I would say, "not necessarily so." Something has to take up the slack, the money to run the gov has to come from somewhere. But, I can think of a bunch of ways that QE3 would not be it. Like a big war. Like a huge earthquake on the New Madrid fault. Bunches of money would get created, but it wouldn't be called QE3.
Thoughts on Russell 2000 from here?
Bullish because of inflation or sharp pullback because of its rapid ascent past 2.5 years?
No sign of long term breakdown yet. Must clear and stay above the 25 day MA in the intermediate term. Yet another opportune stick-save a few days ago to prevent a H&S top from kicking in (just like last August). But the market may not have as much energy at these stretched PEs, compared to last August.
The russell was looking very very bearish, but i do not think that ist he case now.
Go check out the guy from australia and his FFT economic newsletter at http://www.forecastfortomorrow.com that guy has called many big events before they have happend, including the stock market crash in 2008 and the current financial collapse of the US. (currently happening) I found him from a friend last year, and he has some important work.
His oil calls are insane, and I have been making good money with them. He is well worth a look, if you want to keep two steps ahead of the sheeple out there.
I am worried about my financial future. Is anyone else nervous out there?
A little nervous, like, are you kidding?
Anyone really know what the word "moot" means? It means debatable.
** dup
The inflation/deflation debate rages on.
The dollar's current reserve currency status allows us to contemplate a future where the dollar actually gains purchasing power (deflation) as our productive ability continues to fall.

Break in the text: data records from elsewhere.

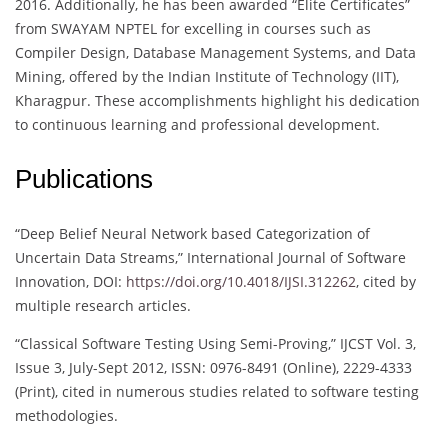
2016. Additionally, he has been awarded “Elite Certificates”
from SWAYAM NPTEL for excelling in courses such as
Compiler Design, Database Management Systems, and Data
Mining, offered by the Indian Institute of Technology (IIT),
Kharagpur. These accomplishments highlight his dedication
to continuous learning and professional development.
Publications
“Deep Belief Neural Network based Categorization of
Uncertain Data Streams,” International Journal of Software
Innovation, DOI:
https://doi.org/10.4018/IJSI.312262
, cited by
multiple research articles.
“Classical Software Testing Using Semi-Proving,” IJCST Vol. 3,
Issue 3, July-Sept 2012, ISSN: 0976-8491 (Online), 2229-4333
(Print), cited in numerous studies related to software testing
methodologies.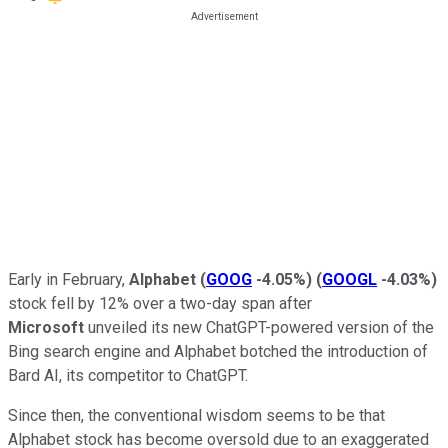
Early in February,
Alphabet
(
GOOG
-4.05%
)
(
GOOGL
-4.03%
)
stock fell by 12% over a two-day span after
Microsoft
unveiled its new ChatGPT-powered version of the
Bing search engine and Alphabet botched the introduction of
Bard AI, its competitor to ChatGPT.
Since then, the conventional wisdom seems to be that
Alphabet stock has become oversold due to an exaggerated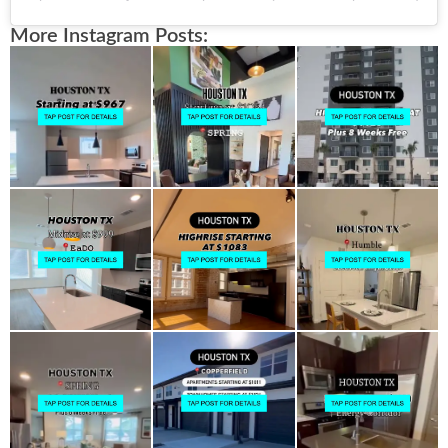
More Instagram Posts:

Can the continued deflation in real estate drag all other assets and commodities down with it? Harry Dent tried to make this case a couple of days ago in an article posted here.

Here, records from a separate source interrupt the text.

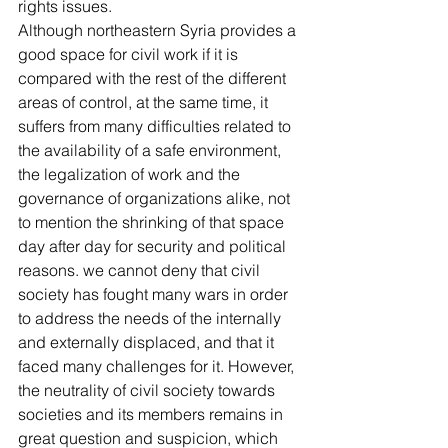
rights issues.
Although northeastern Syria provides a 
good space for civil work if it is 
compared with the rest of the different 
areas of control, at the same time, it 
suffers from many difficulties related to 
the availability of a safe environment, 
the legalization of work and the 
governance of organizations alike, not 
to mention the shrinking of that space 
day after day for security and political 
reasons. we cannot deny that civil 
society has fought many wars in order 
to address the needs of the internally 
and externally displaced, and that it 
faced many challenges for it. However, 
the neutrality of civil society towards 
societies and its members remains in 
great question and suspicion, which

I am not buying the deflationist kool aid. Assets and commodities that are liquid and portable will continue to inflate as Benron continues his mad quest to print a recovery. The money may not be trickling down to the people in the form of higher wages, but it is going to bail out bankrupt banks and our bankrupt federal, state and local governments. The demand needed to push prices higher will come from outside the US, as creditor nations (China) try to spend their soon to be worth less (worthless?) dollars.
The bailouts will continue in Euro countries, and the bailouts to states, businesses, unions, unemployed, etc... will continue here in the US. China and Japan, our number two and three creditors are having economic issues which could force them to divest from US treasuries at a faster pace then they already are (China dumping at -6%/yr. pace).
The FED's QE has to continue and will continue (perhaps exponentially). Reserve currency status makes it possible, and the US military currently backs up that status. The world is figuring out a way to trade without the dollar, and will soon reject it as payment for goods and commodities.
Shift from the original meaning stems from usage in U.S. courts; a moot issue is one that has become purely academic and not (further) actionable under the law.